PROMPT: Pull out each line of the items below that contains the string "axis".

------------------------------------------------------------

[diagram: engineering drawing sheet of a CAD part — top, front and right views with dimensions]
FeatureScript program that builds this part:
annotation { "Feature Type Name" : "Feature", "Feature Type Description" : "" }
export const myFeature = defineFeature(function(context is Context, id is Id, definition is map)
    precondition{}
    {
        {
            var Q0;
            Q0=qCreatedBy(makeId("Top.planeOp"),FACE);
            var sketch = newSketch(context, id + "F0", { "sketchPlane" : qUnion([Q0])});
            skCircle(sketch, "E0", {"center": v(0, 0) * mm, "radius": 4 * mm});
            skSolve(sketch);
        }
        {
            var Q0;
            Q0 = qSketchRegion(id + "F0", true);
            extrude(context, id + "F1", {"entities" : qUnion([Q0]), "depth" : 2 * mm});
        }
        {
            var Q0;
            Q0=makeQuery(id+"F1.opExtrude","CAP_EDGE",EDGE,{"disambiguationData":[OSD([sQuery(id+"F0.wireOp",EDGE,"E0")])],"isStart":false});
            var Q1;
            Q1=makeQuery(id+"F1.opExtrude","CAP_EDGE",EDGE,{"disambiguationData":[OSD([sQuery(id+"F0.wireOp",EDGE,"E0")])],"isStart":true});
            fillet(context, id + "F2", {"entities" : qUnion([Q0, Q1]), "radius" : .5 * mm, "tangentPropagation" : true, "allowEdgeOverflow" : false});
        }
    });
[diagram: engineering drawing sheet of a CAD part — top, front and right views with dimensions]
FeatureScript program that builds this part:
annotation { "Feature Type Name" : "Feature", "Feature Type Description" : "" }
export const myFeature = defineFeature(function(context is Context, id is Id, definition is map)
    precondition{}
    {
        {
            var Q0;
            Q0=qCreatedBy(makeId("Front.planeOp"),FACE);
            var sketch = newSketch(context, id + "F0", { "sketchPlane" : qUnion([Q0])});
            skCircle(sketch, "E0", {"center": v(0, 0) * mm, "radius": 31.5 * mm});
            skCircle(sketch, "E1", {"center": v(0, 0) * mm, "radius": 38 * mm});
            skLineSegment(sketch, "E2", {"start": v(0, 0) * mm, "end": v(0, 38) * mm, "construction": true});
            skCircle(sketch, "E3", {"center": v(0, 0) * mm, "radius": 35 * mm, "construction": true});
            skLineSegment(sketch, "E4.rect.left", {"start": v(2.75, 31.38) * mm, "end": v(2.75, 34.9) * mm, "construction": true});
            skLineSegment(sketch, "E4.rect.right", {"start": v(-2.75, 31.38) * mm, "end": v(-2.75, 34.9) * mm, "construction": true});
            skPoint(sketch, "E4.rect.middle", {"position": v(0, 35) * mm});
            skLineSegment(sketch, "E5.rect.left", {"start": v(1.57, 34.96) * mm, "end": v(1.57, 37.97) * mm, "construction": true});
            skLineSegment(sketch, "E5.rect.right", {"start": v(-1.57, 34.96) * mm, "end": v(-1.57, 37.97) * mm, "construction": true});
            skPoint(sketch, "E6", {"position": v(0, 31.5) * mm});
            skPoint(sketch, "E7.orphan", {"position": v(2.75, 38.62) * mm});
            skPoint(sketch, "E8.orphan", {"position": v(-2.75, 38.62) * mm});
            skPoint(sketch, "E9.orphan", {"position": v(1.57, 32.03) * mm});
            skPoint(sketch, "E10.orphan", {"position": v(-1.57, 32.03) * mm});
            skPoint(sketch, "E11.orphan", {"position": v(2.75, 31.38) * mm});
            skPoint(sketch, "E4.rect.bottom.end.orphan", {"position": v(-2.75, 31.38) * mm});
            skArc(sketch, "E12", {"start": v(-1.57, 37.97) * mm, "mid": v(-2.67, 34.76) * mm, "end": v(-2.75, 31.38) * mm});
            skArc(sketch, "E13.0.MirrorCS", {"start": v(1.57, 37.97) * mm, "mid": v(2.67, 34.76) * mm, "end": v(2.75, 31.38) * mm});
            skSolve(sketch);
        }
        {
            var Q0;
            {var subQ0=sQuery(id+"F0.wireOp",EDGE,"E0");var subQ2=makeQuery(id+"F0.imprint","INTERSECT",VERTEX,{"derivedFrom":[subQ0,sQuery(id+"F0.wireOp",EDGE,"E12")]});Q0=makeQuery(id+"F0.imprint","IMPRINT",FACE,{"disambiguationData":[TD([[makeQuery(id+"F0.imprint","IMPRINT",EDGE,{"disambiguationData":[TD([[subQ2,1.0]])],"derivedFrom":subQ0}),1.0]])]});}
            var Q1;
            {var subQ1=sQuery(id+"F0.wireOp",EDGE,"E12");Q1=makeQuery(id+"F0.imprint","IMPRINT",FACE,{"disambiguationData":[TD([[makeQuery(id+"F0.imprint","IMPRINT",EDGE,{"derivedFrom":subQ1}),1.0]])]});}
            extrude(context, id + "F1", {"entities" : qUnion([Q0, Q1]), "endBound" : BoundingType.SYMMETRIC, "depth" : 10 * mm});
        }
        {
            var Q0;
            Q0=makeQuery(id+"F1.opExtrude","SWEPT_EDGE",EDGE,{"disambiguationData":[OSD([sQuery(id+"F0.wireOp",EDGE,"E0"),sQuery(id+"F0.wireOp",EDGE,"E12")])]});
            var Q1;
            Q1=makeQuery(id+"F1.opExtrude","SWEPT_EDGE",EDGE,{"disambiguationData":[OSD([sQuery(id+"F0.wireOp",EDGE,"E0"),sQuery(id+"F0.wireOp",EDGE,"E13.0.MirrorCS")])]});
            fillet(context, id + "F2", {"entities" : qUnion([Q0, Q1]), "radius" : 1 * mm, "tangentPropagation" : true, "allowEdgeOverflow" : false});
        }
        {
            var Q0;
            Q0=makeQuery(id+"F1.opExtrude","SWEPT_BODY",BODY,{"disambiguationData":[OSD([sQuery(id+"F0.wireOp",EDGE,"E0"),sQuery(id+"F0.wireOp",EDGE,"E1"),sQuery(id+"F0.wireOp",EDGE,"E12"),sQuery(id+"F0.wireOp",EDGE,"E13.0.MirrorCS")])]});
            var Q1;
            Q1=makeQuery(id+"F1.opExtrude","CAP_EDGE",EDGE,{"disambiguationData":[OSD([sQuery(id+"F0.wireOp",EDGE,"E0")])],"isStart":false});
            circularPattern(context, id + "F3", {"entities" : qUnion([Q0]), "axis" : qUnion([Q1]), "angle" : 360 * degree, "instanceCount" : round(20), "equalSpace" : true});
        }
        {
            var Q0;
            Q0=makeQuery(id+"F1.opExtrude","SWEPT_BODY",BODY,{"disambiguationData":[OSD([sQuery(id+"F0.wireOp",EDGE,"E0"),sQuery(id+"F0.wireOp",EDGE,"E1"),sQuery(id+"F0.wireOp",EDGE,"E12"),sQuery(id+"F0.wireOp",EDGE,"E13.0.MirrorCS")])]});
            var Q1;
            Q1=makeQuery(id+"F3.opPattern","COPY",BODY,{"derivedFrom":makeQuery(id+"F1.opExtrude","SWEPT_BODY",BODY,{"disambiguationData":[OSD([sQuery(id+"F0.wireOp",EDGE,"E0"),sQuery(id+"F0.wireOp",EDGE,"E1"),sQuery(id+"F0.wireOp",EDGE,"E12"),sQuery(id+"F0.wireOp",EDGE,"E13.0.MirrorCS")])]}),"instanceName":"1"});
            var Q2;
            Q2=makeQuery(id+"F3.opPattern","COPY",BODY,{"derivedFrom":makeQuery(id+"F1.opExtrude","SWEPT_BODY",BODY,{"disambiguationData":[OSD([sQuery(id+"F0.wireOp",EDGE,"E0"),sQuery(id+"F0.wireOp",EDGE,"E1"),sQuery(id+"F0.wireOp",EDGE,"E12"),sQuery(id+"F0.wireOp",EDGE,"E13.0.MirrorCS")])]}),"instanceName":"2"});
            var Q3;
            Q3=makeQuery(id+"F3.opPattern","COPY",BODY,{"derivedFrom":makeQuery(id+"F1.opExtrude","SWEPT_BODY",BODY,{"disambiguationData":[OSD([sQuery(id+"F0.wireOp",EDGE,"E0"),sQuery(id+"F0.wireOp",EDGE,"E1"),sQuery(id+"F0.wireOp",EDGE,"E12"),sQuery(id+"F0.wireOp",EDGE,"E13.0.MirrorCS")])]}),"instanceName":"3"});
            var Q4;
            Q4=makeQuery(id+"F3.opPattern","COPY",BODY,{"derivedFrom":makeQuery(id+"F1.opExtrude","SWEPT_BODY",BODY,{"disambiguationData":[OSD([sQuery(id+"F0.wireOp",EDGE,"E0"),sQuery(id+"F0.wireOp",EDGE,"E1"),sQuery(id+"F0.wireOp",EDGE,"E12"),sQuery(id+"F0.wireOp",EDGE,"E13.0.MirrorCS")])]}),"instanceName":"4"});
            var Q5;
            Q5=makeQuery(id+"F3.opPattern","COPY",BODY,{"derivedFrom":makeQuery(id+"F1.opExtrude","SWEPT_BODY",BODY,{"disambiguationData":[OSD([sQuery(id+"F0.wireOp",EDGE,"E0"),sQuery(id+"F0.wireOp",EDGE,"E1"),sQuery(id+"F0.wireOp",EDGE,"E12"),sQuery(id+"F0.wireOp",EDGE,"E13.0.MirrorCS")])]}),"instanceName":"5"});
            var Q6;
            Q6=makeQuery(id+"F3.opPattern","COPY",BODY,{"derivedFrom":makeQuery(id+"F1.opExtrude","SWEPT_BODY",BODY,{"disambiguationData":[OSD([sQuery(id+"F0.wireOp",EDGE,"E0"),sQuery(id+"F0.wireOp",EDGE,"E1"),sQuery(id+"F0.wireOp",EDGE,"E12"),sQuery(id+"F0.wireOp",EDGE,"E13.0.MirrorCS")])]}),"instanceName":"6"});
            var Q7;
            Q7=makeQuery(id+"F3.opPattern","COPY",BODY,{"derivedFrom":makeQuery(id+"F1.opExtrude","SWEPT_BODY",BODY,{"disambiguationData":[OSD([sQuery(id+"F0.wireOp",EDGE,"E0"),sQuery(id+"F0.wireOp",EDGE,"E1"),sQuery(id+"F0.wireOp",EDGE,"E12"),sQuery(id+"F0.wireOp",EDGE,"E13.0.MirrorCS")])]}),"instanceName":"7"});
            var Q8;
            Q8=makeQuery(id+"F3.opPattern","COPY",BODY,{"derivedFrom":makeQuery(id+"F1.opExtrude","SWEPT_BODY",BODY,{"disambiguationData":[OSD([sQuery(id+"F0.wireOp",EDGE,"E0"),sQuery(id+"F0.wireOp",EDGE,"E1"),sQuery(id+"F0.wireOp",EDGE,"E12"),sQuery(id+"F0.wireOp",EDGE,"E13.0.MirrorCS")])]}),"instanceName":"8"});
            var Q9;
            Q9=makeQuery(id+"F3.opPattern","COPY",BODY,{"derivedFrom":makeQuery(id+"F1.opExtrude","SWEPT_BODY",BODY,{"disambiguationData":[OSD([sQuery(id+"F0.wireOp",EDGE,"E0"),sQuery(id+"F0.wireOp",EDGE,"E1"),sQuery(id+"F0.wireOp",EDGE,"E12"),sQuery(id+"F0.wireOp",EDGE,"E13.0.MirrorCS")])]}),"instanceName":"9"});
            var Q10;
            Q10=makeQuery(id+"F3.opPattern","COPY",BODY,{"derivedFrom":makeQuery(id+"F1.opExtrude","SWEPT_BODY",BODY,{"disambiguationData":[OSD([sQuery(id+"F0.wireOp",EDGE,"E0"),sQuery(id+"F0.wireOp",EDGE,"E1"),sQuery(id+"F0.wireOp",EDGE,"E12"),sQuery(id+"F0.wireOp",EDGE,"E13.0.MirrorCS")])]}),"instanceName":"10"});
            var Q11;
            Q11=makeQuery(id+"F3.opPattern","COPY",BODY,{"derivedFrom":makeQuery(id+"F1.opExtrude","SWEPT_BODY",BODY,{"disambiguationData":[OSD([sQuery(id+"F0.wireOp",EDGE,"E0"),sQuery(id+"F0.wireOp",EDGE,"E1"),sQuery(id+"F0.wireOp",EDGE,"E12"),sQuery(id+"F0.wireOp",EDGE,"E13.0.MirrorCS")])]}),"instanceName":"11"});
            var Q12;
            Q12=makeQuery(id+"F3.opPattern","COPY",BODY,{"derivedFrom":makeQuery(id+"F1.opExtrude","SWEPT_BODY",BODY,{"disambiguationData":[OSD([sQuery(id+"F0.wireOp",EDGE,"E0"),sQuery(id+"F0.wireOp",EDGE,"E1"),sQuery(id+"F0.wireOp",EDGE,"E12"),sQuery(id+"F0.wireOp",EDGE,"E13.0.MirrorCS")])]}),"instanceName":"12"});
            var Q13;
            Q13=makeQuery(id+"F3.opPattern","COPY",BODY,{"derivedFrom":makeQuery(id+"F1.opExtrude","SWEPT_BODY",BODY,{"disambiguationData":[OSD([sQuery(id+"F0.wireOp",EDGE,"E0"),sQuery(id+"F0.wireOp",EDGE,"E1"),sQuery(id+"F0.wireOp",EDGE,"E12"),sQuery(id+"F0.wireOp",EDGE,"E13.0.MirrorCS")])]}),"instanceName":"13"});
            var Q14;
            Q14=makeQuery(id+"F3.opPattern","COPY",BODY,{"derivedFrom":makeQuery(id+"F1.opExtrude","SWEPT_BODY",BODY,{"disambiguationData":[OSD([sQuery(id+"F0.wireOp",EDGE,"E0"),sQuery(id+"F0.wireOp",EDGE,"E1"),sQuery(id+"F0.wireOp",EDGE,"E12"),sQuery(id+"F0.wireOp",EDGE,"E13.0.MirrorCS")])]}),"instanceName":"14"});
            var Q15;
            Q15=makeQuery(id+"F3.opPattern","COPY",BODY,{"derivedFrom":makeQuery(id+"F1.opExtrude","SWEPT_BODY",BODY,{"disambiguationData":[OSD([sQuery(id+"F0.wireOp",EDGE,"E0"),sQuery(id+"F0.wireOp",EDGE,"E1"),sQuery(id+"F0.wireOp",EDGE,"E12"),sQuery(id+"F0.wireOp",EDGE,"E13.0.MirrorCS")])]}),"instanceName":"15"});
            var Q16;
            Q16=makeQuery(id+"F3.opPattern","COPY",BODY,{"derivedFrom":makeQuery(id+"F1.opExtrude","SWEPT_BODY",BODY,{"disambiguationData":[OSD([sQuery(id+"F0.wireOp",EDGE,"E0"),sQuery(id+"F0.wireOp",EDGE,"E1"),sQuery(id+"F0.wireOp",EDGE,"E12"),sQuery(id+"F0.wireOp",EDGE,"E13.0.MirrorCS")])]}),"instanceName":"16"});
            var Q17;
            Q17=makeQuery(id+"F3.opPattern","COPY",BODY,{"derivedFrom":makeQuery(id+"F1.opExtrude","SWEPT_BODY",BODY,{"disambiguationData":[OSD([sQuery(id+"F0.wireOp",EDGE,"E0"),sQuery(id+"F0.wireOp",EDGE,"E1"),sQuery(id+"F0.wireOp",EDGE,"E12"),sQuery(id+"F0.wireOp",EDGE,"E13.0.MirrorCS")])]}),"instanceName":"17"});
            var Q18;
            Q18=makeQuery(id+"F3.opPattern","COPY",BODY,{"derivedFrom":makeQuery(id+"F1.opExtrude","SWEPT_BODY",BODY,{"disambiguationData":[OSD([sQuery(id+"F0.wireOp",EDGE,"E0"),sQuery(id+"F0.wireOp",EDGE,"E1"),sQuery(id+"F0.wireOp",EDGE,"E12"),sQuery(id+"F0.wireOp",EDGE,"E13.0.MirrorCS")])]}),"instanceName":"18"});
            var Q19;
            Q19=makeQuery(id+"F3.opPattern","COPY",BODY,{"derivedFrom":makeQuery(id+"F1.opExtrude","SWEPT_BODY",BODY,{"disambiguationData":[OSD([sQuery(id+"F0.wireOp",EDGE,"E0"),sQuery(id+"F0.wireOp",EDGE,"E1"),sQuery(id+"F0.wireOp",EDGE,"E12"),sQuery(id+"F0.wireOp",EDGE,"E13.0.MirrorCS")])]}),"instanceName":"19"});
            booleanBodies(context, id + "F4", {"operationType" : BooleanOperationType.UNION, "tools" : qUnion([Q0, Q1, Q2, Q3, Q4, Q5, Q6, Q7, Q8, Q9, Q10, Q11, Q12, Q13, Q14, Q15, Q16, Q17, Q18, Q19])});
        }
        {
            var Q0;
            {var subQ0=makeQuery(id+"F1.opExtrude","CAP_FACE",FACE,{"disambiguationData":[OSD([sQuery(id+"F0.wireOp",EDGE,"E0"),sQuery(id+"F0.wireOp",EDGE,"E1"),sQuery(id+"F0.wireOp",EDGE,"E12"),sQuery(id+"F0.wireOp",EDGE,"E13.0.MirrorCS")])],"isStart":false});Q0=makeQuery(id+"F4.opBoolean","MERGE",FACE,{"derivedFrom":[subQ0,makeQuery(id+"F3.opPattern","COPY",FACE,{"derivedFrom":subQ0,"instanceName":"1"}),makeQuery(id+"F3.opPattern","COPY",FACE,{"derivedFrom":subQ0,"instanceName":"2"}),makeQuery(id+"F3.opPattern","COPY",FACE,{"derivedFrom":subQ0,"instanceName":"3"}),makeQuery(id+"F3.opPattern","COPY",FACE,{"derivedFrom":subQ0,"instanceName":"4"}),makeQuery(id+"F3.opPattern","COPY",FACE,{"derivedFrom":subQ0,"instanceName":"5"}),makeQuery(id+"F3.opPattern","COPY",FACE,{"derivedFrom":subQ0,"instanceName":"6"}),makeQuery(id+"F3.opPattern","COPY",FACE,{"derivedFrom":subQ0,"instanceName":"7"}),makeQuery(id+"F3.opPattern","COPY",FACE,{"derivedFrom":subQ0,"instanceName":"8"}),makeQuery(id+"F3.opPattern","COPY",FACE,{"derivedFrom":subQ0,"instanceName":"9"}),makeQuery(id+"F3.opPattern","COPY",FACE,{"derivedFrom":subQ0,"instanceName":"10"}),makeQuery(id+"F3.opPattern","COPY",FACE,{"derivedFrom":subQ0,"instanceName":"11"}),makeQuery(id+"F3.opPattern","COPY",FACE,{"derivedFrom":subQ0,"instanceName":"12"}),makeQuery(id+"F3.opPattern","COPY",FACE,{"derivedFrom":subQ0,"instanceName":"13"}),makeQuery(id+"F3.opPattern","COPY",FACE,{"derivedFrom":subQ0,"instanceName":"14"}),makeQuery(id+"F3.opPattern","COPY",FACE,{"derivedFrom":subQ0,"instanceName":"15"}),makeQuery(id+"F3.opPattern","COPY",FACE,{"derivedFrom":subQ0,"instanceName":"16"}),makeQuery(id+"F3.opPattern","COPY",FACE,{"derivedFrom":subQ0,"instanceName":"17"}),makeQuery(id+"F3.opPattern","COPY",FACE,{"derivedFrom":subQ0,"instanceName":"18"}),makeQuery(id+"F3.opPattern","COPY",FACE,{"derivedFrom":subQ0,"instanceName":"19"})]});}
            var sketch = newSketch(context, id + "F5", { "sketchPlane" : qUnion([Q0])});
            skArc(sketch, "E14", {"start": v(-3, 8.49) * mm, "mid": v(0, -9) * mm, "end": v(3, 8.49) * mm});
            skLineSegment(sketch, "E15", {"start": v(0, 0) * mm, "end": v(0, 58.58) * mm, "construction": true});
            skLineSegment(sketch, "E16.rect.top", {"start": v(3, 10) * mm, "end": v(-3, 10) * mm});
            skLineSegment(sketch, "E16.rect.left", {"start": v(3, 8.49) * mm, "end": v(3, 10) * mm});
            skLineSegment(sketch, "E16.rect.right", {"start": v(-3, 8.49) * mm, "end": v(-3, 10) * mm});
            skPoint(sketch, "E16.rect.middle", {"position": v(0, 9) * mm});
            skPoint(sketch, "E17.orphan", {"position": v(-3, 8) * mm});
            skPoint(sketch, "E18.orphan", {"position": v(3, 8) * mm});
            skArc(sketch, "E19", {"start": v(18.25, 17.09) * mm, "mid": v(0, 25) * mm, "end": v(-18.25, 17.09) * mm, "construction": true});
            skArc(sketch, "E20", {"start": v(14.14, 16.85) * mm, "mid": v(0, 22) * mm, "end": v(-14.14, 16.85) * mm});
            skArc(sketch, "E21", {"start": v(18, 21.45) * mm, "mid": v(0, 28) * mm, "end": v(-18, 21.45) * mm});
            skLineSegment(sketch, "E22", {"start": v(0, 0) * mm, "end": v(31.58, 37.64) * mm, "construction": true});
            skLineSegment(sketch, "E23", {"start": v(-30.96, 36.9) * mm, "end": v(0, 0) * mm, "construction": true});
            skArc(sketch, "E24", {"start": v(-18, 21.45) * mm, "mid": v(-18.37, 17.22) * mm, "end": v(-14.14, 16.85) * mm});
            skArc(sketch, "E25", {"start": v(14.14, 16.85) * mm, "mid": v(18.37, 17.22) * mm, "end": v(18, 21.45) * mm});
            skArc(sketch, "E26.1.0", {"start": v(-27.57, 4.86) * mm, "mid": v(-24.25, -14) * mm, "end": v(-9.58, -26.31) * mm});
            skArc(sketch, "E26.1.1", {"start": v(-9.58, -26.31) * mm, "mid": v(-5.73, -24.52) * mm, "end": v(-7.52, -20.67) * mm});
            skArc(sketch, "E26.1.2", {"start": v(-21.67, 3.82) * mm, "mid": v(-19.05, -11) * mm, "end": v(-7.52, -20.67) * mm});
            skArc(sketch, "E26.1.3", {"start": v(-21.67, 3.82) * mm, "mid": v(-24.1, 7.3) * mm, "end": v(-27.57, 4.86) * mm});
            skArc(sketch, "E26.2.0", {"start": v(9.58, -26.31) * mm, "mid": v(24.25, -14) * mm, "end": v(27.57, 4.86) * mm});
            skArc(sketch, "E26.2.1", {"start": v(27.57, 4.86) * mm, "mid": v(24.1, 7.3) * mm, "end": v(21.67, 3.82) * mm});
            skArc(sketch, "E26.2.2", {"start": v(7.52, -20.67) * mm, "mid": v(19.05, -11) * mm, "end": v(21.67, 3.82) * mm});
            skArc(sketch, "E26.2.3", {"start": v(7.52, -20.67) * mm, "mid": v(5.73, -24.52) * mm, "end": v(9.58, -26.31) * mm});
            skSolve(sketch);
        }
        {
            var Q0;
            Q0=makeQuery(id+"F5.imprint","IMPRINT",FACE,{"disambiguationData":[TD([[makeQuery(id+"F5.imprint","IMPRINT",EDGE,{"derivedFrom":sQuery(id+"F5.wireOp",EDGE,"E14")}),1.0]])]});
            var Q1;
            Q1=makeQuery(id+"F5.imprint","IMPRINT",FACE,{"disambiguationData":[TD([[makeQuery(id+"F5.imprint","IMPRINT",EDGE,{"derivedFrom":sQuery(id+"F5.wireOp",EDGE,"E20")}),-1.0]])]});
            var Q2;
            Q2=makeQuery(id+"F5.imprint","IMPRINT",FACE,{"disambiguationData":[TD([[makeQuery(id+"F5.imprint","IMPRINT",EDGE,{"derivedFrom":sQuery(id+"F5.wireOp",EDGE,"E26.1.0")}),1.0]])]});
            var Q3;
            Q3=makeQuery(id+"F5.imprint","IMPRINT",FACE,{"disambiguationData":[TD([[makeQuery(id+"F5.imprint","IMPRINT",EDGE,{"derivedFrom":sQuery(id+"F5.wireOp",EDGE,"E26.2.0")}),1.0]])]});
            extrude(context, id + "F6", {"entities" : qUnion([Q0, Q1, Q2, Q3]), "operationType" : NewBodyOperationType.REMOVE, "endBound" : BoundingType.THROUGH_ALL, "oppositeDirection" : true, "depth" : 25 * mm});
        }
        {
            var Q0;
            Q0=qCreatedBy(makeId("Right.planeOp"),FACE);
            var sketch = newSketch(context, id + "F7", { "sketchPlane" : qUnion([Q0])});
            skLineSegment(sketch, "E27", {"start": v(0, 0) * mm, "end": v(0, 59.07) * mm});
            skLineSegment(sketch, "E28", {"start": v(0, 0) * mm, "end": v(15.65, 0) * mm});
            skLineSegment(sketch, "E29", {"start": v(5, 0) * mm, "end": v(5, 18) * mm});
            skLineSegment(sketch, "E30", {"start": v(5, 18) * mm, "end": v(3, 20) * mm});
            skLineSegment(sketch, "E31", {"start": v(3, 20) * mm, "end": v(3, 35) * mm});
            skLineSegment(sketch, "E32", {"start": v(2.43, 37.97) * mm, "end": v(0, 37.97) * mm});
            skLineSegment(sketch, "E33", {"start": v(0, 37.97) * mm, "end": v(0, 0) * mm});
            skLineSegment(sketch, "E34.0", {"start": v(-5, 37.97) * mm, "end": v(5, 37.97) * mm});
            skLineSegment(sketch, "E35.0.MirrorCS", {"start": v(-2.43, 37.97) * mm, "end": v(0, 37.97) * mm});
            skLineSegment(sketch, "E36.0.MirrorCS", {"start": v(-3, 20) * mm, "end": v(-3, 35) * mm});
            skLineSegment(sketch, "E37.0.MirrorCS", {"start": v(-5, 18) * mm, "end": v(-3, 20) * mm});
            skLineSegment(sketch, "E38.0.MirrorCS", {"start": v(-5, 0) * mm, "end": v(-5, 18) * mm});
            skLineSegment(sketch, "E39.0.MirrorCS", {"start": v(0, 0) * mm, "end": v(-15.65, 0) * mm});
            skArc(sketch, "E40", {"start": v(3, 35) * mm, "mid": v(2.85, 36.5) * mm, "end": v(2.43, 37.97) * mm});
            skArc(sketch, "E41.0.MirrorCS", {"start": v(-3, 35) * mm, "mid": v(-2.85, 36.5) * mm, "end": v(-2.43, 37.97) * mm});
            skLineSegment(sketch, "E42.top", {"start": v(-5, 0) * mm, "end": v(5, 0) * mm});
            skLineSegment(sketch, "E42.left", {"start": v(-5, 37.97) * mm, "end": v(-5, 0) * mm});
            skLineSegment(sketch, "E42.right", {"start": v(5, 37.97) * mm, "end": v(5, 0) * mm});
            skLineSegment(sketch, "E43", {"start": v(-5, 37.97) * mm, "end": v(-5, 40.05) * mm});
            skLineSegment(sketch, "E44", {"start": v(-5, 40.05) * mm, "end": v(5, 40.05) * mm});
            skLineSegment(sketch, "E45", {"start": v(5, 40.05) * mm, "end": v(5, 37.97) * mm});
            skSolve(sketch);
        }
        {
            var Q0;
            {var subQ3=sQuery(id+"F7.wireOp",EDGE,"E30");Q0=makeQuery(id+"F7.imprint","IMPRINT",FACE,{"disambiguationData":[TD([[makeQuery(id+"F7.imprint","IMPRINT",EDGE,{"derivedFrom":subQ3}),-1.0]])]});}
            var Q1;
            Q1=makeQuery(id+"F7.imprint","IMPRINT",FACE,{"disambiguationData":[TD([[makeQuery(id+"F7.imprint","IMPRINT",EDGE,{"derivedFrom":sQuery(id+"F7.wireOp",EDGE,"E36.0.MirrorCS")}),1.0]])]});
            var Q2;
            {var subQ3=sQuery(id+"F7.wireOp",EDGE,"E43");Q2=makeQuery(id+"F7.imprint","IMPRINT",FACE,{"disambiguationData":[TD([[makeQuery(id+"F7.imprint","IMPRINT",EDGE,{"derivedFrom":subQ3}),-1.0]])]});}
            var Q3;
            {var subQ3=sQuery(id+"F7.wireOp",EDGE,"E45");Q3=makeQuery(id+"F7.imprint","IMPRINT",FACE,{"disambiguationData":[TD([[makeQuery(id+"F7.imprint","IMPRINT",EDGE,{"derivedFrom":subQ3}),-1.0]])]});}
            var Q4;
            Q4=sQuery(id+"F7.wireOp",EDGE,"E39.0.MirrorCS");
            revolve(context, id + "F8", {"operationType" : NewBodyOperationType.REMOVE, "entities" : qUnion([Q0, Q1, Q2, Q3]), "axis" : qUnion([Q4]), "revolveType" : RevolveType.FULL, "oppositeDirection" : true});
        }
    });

------------------------------------------------------------

CORRECT RESPONSE:
            circularPattern(context, id + "F3", {"entities" : qUnion([Q0]), "axis" : qUnion([Q1]), "angle" : 360 * degree, "instanceCount" : round(20), "equalSpace" : true});
            revolve(context, id + "F8", {"operationType" : NewBodyOperationType.REMOVE, "entities" : qUnion([Q0, Q1, Q2, Q3]), "axis" : qUnion([Q4]), "revolveType" : RevolveType.FULL, "oppositeDirection" : true});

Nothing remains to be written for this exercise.